La ilegalidad que más espantosas sensaciones me ha producido me golpeaba ahora sin piedad. Los sombreros agitándose en aquel verano de 1989, y mi amiga española por dirección contraria con la policía enfrente. Preguntaban por papeles. En aquel momento me declaré autista, sordomuda, débil mental.

Miraba el reloj de Sol y no decía ni mu. Yo no podía hablar nada. ¡Qué tormento! ¿Cómo iba a explicarle que este acento se me pegó en Vallecas?

Mi amiga esculcaba en su cartera atiborrada de papeles.

"Vaya con las damas. ¡Qué cara tienen! Doblando aquí, en un cruce prohibido. ¡Prohibido!".

Me di cuenta de que las manos de mi amiga estaban temblando. También lo estaban las mías.

Nuestro policía se mostró benévolo, pues sospechaba lo que estaba ocurriendo. Mi amiga no llevaba ni DNI ni carné de conducir, y yo era menos que un molusco, una especie de monstruo marino, de ser de otro mundo.
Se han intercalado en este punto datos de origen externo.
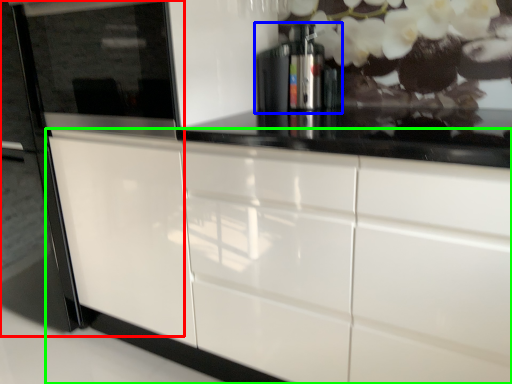
Question: Considering the real-world distances, which object is closest to fridge (highlighted by a red box)? coffee machine (highlighted by a blue box) or cabinetry (highlighted by a green box).

Choices:
 (A) coffee machine
 (B) cabinetry

Answer: (B)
Arrancó el coche y grité: "¡Sofía, trepa por las aceras, lánzate por el aire, da dos volteretas, aterriza, haz lo que quieras, pero nunca conmigo, que te mato! ¡Te mato!", le dije en medio de un llanto loco. "¿No ves que nos querían ligar?", decía mi amiga, frotando mis manos heladas para hacerlas entrar en calor. "¿No has visto que eran dos?".

Dicen que habrá una amnistía. Pero no sé si es el momento de regresar. Nadie me puede quitar perfiles, olores, densidad, peso y color de estos cuatro años maravillosos en España. Pero estaba yo pensando en la necesidad de largarme con vientos frescos a cualquier parte, de cambiar de asiento, de calle, de vida.
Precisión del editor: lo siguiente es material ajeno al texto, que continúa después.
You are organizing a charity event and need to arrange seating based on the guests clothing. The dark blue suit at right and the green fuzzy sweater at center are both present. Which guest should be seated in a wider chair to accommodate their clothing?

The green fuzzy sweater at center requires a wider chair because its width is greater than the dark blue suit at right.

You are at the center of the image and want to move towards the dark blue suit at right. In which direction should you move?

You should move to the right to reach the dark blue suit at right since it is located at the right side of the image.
Llevándome su hermosa voz de soldado, y fiel a mi vocación desde aquella fiesta atormentada, quiero tomarme con él un granizado de limón, y con la furia de un amor sin sosiego, le escribiré: "l don't have papers but i love you", consciente de que será este comisario el último de mis amores imposibles.

A veces me quiero marchar. Siento frío.

Cristina Gutiérrez es periodista colombiana.